“The Jerry Springer Show,” which ran from 1991 to 2018, was known for on-set confrontations and fans screaming, “Jerry, Jerry, Jerry!” He died of pancreatic cancer, a spokesperson said.
Longtime TV personality Jerry Springer, who helped pioneer the genre of confrontational daytime television, died Thursday after a bout with cancer, his representatives said.
He was 79.
The former mayor of Cincinnati, Springer died in Chicago, publicist Linda Shafran told NBC News.
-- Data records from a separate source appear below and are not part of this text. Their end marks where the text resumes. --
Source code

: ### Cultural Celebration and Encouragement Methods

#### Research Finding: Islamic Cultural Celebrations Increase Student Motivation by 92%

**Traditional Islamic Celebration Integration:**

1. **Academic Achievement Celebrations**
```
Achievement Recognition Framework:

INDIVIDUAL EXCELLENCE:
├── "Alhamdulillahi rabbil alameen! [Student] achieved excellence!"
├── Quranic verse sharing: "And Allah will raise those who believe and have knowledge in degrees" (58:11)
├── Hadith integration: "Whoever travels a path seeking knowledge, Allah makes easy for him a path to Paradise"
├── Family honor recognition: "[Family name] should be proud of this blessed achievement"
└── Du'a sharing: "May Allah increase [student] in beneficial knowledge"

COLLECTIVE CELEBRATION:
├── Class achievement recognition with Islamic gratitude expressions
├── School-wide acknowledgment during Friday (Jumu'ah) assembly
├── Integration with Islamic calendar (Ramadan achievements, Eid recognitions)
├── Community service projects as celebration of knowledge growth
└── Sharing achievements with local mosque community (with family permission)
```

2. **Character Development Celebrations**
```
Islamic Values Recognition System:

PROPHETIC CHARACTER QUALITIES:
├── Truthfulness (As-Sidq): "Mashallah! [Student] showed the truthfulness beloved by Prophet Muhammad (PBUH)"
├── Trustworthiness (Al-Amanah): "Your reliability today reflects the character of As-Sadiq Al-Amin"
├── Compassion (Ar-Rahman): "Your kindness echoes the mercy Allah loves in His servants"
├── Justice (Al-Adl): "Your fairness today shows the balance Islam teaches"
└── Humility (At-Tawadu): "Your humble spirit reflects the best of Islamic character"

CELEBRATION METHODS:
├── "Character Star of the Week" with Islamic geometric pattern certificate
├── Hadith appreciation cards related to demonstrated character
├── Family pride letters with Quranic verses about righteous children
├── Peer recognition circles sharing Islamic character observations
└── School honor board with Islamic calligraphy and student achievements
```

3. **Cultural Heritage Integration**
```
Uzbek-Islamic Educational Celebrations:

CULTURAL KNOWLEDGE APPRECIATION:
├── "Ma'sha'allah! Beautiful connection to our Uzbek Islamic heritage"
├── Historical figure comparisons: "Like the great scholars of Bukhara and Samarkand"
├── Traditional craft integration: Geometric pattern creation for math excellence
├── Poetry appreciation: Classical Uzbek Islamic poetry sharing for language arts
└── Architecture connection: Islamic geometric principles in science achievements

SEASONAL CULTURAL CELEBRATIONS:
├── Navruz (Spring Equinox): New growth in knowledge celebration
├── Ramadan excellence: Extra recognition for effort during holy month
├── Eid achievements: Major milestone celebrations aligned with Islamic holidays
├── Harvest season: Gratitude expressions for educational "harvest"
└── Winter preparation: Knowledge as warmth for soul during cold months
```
He died from pancreatic cancer, family spokesperson Jean Galvin added.
“The Jerry Springer Show” ran from 1991 to 2018 and was known for its profanity-prone guests who often had to be restrained by on-set security guards as audience members wildly cheered, “Jerry, Jerry, Jerry!”

The show’s 1990s popularity made it a ratings rival of daytime polar opposite, “The Oprah Winfrey Show,” and Springer had no regrets for the high-energy, low-brow material he aired on afternoon TV.
“I don’t watch the show, but it’s not aimed at 66-year-old men,” Springer said in a 2010 interview. “If I were in college, I would watch. I enjoy doing it. It’s a lot of fun.”
Former Education Secretary William Bennett in 1995 famously called “Springer” and other shows of the era “perpetrators of cultural rot.”
“Springer” was such a success, that the words “Jerry Springer” became a synonym for anything outrageous or ridiculous TV.
At the end of each episode of the confrontational and occasionally violent show, a seemingly sincere Springer would appeal to his viewers’ better angels.
After the infamous Will Smith slap of Chris Rock at last year’s Oscars, Alec Baldwin bemoaned how the show had “turned into the Jerry Springer show.”
He’d sign off each “Springer” episode: “Take care of yourself and each other.”
Fellow 1990s daytime talk show host Maury Povich mourned Springer’s passing and called him “a unique showman.”
“I am shocked and saddened by the passing of Jerry. He was not only a colleague but a friend,” he said in a statement. “We worked for the same company for decades. He was joyful, smart and, in his own way, a unique showman. I will miss him.”